**Assignment:** In the entries that follow, find the line containing "8: (126, 202, 2.05)"; from there, copy every line exactly through the line containing "29: (175, 261, 2.05)".

===

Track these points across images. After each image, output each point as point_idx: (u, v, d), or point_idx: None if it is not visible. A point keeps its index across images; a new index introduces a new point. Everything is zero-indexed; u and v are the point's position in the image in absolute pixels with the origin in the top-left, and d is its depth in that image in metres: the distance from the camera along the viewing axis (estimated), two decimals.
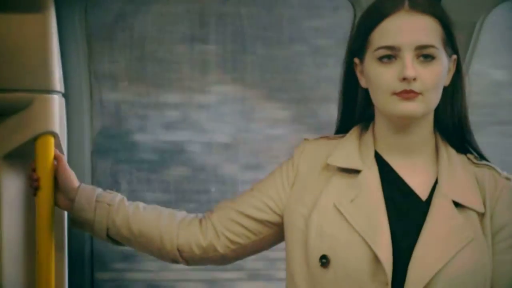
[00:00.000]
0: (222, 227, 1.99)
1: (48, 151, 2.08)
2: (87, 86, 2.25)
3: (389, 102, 1.81)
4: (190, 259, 2.03)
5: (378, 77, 1.82)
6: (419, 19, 1.81)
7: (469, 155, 1.92)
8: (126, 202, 2.05)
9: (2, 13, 2.05)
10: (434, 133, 1.91)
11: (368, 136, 1.92)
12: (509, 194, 1.88)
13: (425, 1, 1.83)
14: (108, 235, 2.05)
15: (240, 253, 2.02)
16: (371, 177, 1.87)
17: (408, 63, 1.78)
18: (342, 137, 1.95)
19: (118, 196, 2.06)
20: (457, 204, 1.84)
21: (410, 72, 1.78)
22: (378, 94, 1.84)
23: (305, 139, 1.99)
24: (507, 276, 1.85)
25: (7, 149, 2.12)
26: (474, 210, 1.85)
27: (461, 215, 1.83)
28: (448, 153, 1.90)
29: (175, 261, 2.05)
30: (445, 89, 1.87)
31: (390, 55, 1.81)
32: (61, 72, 2.15)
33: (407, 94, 1.79)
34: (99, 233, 2.05)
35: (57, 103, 2.12)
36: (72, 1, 2.21)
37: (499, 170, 1.91)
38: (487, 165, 1.91)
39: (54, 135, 2.10)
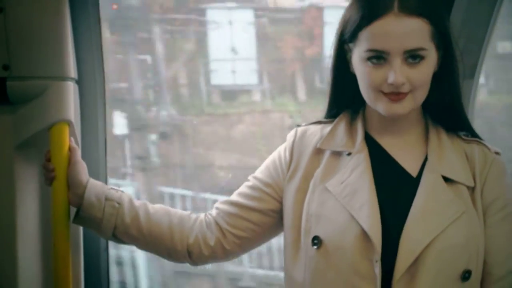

===

**Response below:**
8: (126, 202, 2.05)
9: (2, 13, 2.05)
10: (434, 133, 1.91)
11: (368, 136, 1.92)
12: (509, 194, 1.88)
13: (425, 1, 1.83)
14: (108, 235, 2.05)
15: (240, 253, 2.02)
16: (371, 177, 1.87)
17: (408, 63, 1.78)
18: (342, 137, 1.95)
19: (118, 196, 2.06)
20: (457, 204, 1.84)
21: (410, 72, 1.78)
22: (378, 94, 1.84)
23: (305, 139, 1.99)
24: (507, 276, 1.85)
25: (7, 149, 2.12)
26: (474, 210, 1.85)
27: (461, 215, 1.83)
28: (448, 153, 1.90)
29: (175, 261, 2.05)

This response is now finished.